Aim of the task
Write the next part of the news report on the trial over the killing of a Gozitan traffic warden, beginning after its final sentence.
== Extract ==
The same frail looking man who was jailed for 30 years last year for his involvement in the murder of a Gozitan warden looked visibly worse yesterday when he testified, saying he held the woman while Ġanni Attard stabbed her.

Benny Attard, 51, was testifying in Mr Attard’s trial who is pleading not guilty to murdering Fortunata Spiteri, 47, on August 10, 2001 in Għarb.

Mr Attard had said in his own trial that Ġanni, a bus driver, had wanted to kill the warden for having given him too many parking tickets. He admitted to restraining her while the accused stabbed her and was sent to prison for 30 years for the crime.

He is serving time at Mount Carmel Hospital due to his poor health, which was evident yesterday as he needed help to walk into the court room and at times stood shaking in the dock. He also suffers from peripheral vascular disease as a direct result of diabetes and is blind in one eye.

Despite giving a very detailed account in his police statement of what had happened on the night of the murder and in the preceding days, Mr Attard yesterday gave a very watered down version of the evidence, which led the prosecutor to read out his previous police statement and ask him to confirm it.

In the statement, Mr Attard said he was picked up by Ġanni Attard, 64, and asked to go with him on a job in exchange for which he would receive €11,650. But he did not want to go alone, so he brought along his sister Maria and friend Giuseppe Farrugia.

Mr Farrugia was also charged with the murder, however, he died before proceedings came to an end. Ms Attard was not charged.

During cross-examination, de­fence lawyer Simon Micallef Stafrace told the witness he was the mastermind behind the murder and not his client, a statement which Mr Attard categorically denied.
===
== Extracted records ==
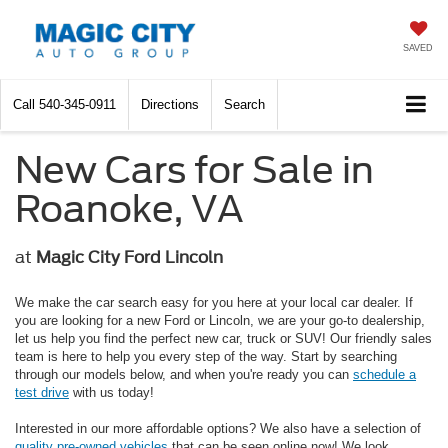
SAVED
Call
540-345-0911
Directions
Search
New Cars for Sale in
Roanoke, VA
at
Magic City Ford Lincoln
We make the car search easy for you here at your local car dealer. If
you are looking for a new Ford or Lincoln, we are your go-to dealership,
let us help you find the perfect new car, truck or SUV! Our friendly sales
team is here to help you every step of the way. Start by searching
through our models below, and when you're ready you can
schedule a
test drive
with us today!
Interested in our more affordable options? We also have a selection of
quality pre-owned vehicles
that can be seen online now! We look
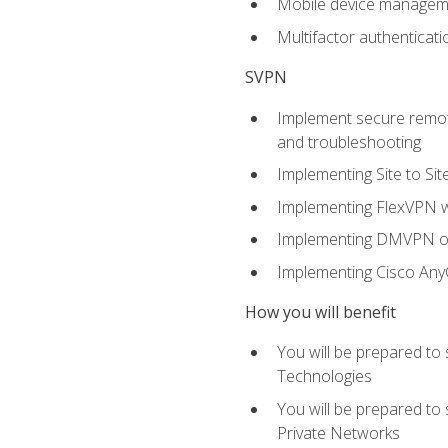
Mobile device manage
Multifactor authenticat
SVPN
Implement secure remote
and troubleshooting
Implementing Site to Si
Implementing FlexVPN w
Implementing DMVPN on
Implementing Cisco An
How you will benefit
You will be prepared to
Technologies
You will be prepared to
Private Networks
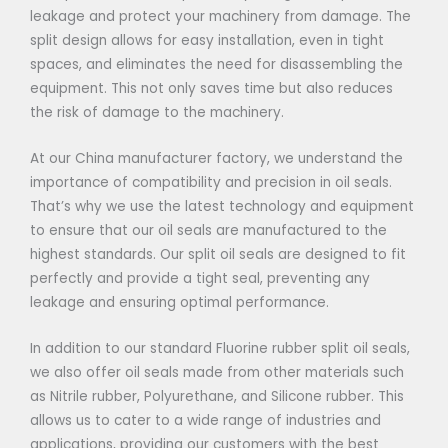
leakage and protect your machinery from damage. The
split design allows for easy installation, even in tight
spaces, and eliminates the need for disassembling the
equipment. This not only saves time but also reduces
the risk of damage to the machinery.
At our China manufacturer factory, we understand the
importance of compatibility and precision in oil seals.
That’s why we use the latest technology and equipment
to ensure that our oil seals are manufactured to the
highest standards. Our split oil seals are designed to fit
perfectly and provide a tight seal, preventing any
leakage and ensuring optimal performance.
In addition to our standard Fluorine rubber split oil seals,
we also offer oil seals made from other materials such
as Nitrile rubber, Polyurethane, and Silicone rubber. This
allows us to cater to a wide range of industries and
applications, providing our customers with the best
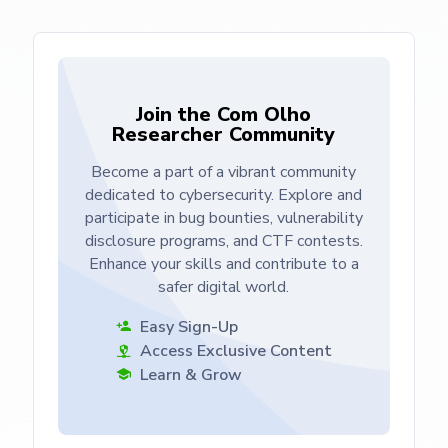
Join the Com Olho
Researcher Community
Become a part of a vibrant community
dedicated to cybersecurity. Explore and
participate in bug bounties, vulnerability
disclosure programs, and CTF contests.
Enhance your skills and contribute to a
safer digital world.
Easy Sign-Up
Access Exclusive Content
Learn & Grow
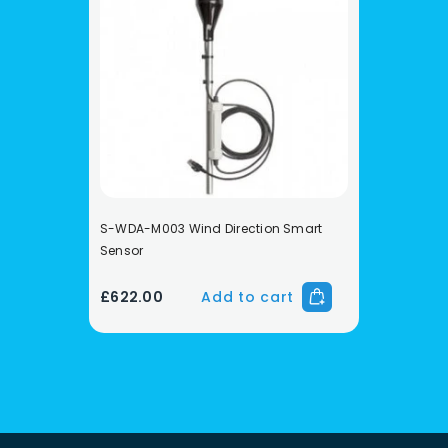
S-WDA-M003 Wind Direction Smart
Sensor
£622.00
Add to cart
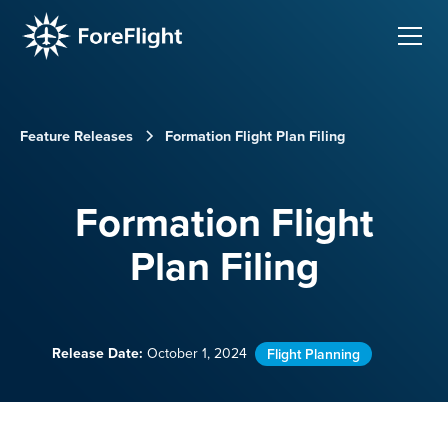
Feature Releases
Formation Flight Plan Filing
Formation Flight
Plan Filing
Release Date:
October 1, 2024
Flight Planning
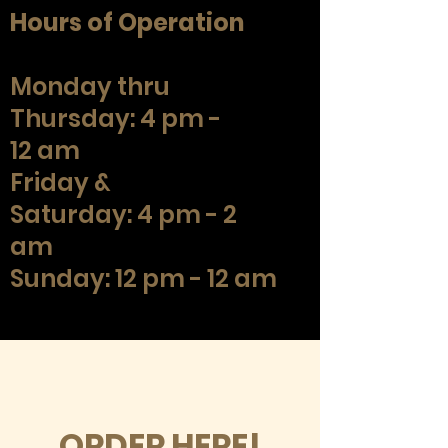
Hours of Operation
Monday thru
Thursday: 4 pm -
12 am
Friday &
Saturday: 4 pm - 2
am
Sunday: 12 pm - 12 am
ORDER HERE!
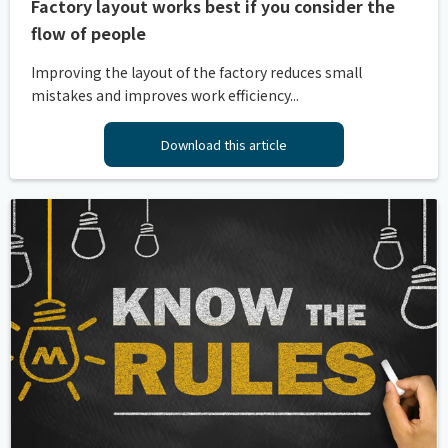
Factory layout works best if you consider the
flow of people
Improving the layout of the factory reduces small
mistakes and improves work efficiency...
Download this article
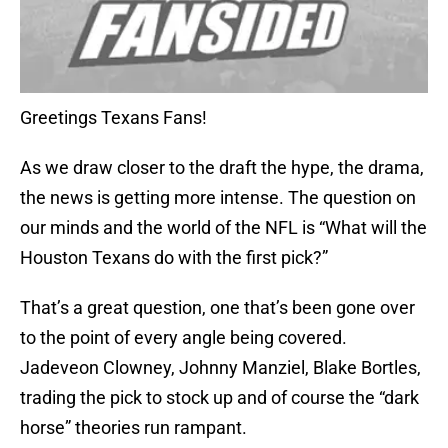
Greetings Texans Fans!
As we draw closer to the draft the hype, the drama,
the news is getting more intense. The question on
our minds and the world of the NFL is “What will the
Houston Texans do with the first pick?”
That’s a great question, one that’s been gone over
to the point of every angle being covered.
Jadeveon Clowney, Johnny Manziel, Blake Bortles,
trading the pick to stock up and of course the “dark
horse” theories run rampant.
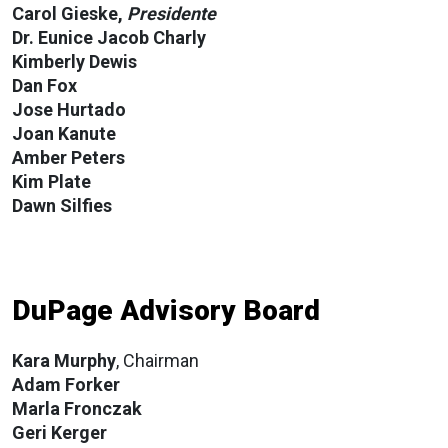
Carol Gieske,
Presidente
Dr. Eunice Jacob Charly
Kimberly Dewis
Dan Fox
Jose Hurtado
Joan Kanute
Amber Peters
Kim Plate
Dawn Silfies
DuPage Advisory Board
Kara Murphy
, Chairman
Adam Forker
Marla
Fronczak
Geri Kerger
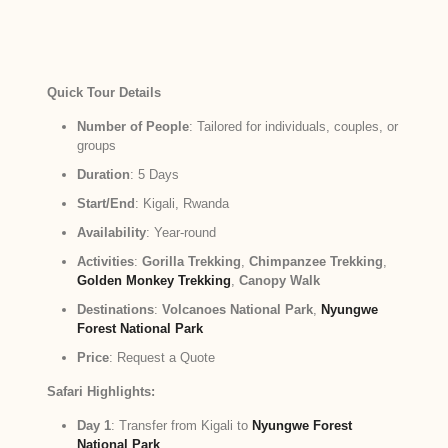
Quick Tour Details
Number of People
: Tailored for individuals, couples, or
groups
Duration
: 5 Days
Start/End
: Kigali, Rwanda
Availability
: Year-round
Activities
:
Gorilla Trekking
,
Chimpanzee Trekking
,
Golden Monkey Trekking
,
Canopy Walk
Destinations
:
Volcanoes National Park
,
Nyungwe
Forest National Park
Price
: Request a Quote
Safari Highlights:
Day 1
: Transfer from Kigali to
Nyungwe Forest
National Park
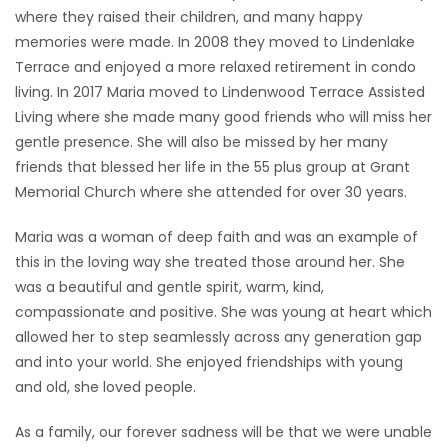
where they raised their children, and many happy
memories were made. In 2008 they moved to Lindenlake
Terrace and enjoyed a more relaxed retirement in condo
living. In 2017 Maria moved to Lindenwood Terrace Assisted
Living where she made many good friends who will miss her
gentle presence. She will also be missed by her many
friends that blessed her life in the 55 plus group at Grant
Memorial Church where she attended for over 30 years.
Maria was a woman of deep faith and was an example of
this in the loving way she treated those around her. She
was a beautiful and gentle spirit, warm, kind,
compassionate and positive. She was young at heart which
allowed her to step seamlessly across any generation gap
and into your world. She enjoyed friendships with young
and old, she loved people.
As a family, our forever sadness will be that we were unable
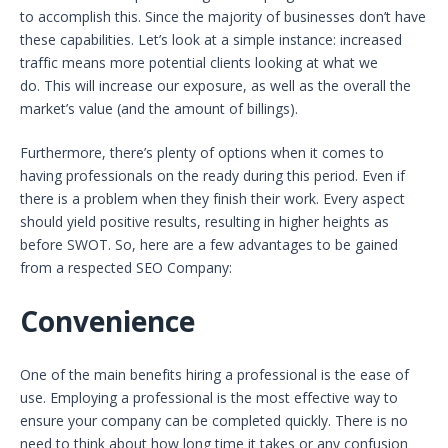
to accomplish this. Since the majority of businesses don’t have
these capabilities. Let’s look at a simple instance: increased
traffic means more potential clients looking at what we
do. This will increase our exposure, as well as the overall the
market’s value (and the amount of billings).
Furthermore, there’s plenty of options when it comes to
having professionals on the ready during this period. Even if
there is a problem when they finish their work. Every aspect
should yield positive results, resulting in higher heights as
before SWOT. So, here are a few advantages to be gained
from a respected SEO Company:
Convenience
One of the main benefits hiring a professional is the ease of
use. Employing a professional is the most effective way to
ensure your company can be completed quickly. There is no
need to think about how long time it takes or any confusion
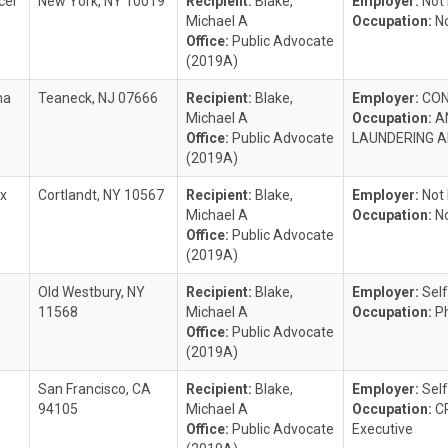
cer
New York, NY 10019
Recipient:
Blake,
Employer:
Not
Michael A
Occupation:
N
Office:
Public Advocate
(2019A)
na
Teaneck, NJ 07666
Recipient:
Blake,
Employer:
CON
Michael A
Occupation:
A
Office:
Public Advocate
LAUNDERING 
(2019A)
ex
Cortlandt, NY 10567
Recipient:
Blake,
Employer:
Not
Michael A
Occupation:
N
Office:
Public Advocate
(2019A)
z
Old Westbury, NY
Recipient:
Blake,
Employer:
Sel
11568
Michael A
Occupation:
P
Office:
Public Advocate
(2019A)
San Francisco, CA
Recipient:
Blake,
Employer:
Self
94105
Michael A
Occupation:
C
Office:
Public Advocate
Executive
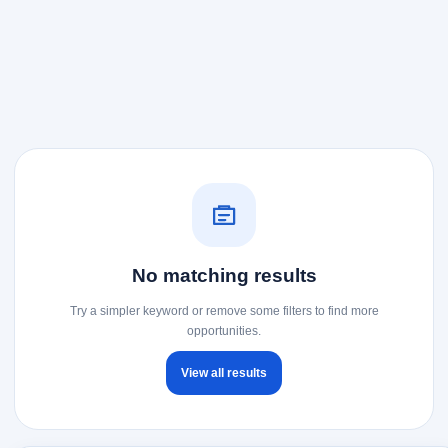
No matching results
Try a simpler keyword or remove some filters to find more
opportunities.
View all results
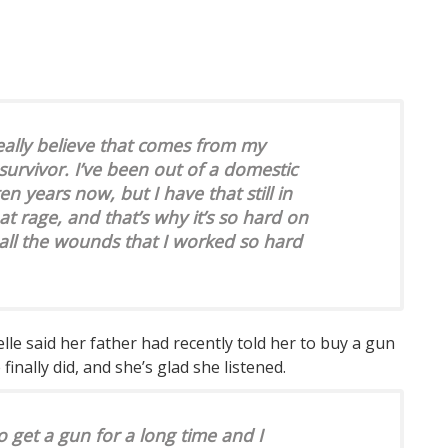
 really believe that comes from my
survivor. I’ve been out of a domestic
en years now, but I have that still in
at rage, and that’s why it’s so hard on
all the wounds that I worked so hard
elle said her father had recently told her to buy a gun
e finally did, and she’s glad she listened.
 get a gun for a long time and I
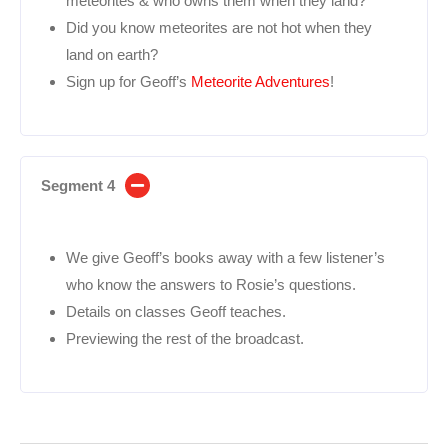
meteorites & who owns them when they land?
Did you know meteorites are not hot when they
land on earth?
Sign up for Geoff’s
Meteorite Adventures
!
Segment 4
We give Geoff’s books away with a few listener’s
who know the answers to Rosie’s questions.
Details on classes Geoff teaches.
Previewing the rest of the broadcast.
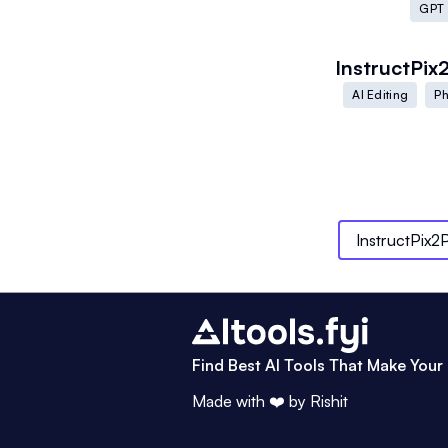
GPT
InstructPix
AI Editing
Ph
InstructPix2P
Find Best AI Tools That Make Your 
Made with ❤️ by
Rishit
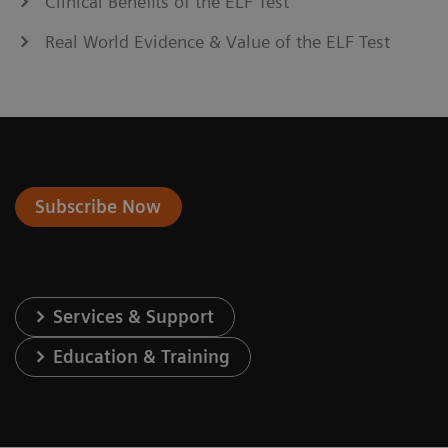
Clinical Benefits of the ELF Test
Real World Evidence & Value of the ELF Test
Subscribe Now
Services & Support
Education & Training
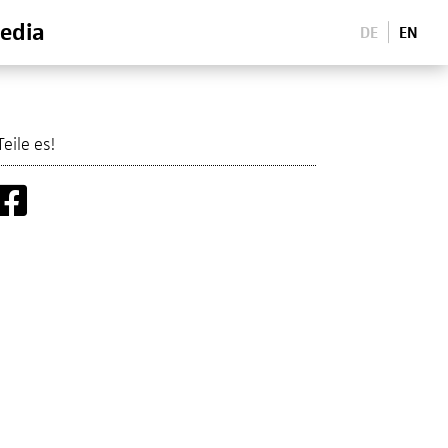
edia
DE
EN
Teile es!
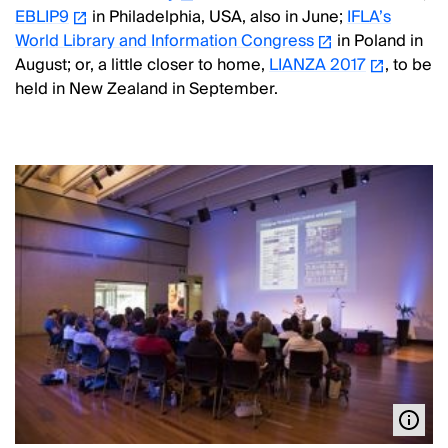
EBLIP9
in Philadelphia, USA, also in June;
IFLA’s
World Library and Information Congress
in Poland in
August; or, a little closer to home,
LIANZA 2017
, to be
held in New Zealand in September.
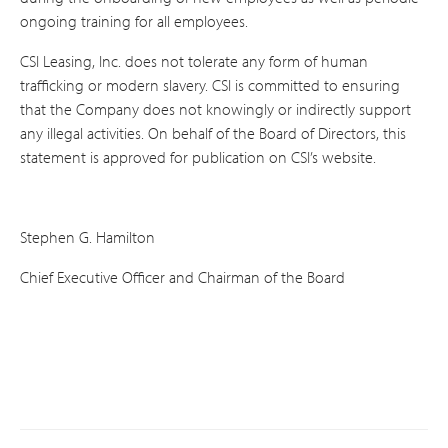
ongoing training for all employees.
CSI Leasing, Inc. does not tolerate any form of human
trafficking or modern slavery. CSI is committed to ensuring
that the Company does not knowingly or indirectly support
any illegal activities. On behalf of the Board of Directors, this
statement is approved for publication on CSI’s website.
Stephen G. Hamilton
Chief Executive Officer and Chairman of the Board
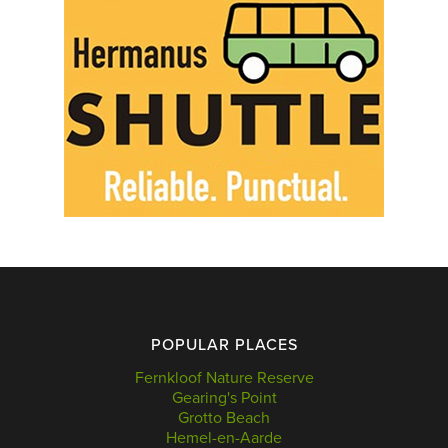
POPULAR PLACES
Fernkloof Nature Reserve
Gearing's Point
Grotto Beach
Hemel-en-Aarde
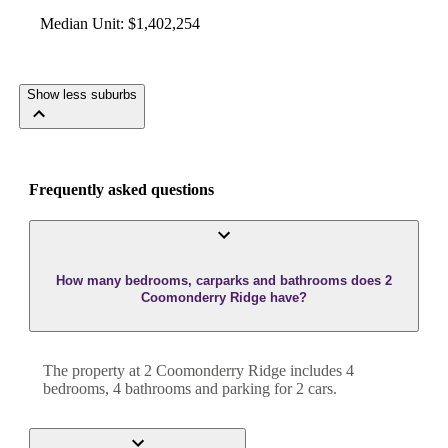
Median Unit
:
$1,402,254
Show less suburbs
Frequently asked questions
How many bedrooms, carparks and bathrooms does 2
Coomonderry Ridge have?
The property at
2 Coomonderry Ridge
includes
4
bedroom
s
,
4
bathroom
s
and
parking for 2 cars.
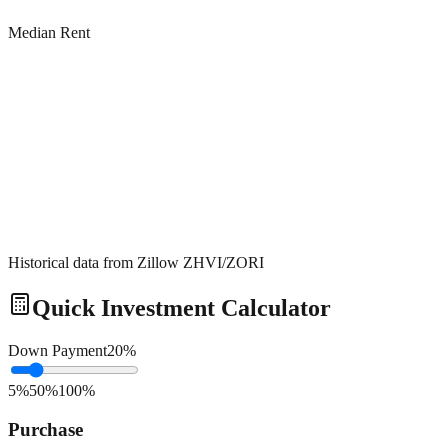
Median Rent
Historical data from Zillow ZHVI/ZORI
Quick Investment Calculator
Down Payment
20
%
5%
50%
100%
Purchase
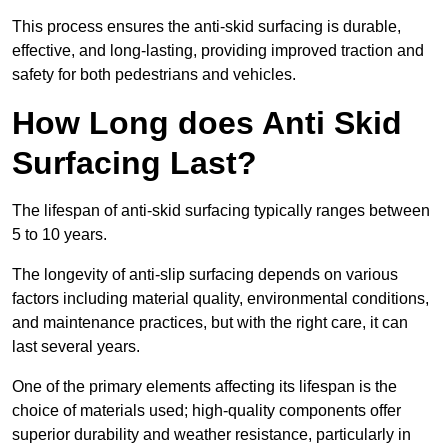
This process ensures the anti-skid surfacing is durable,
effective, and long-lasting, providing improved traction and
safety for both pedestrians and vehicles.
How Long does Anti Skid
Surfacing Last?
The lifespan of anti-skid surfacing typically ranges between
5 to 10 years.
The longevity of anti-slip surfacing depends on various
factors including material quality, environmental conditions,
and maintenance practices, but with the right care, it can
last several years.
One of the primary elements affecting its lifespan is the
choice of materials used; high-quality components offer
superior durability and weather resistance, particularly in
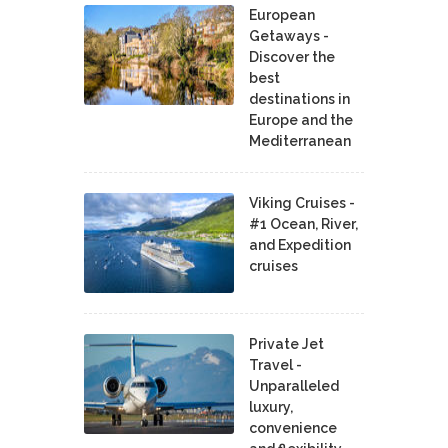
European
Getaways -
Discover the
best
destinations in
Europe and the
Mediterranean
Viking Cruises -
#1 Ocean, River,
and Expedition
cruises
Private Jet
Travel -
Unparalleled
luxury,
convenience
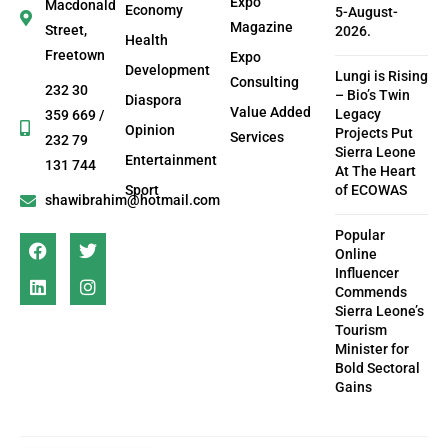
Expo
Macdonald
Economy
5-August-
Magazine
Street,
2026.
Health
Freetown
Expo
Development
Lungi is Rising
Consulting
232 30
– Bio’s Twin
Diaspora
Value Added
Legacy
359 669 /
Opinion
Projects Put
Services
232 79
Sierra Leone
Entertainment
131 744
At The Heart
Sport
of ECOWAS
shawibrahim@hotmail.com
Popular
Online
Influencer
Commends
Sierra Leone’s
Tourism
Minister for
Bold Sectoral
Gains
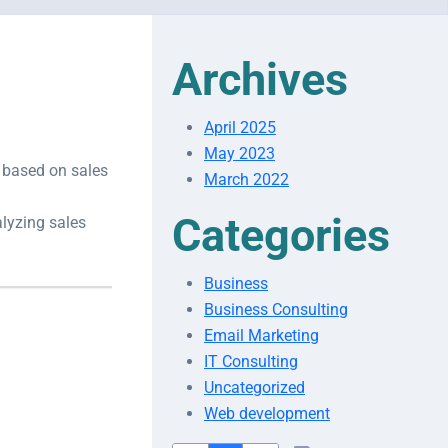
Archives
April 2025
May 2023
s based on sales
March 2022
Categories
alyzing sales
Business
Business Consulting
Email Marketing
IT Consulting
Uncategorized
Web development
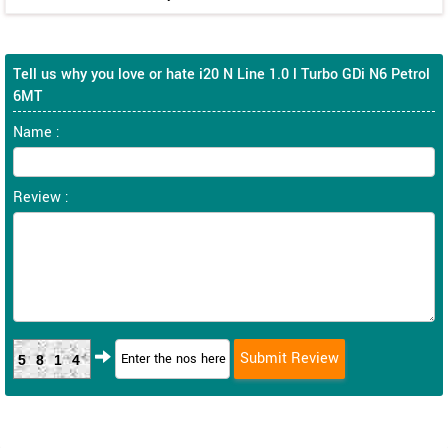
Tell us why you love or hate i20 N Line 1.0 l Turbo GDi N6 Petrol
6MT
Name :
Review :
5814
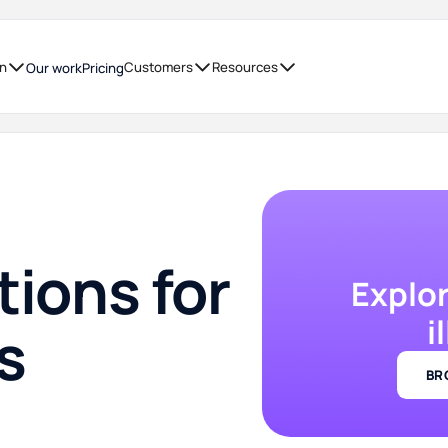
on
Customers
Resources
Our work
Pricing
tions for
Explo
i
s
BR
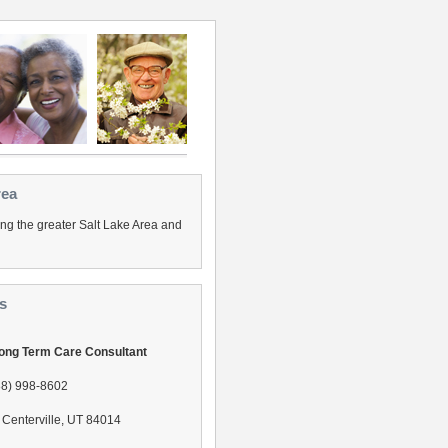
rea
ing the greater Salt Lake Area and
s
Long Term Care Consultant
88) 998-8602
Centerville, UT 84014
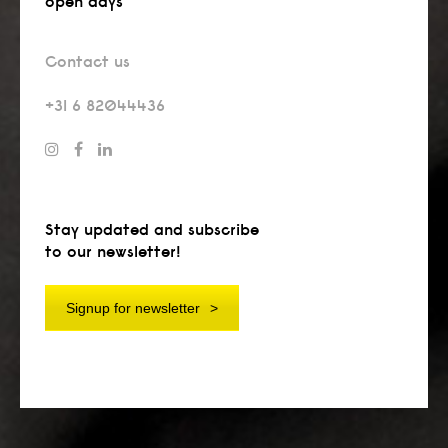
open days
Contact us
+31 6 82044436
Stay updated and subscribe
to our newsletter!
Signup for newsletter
===
Answer section
The victim’s husband, Joseph, also testified. He said that on the night of the murder, his wife had come home during her break and the two spoke. When it was time for her to leave she touched him on the shoulder, which he understood to mean goodbye. Just two hours later, at about 9.45 p.m., he received a call from hospital saying his wife had been involved in a car accident.

When he arrived at the emergency department the doctor told him “she’s gone” but he did not quite understand what he meant, at which point a priest emerged from behind the doctor and said that she had died.

They had been married for 26 years, he said, and he could not understand why anyone would want to hurt her, least of all the accused, with whom he had never had any arguments.

Asked if there had been any incidents involving his wife and the accused, Mr Spiteri recalled her mentioning an occasion when she had asked the accused to move his bus because he was occupying six parking spaces. He complied but she found it in the same spot soon afterwards and she asked him to move it again. He did so but she did not issue a fine over the incident, he said.

Aldo Cauchi, duty officer with the warden service on the night of the murder, said he was told about an accident and went to investigate. He found Ms Spiteri slumped over the steering wheel and struggling to breathe.

In reply to a question by the prosecution, he said she always did her job well.

The trial continues.

Lawyer Lara Lanfranco from the Attorney General’s Office prosecuted.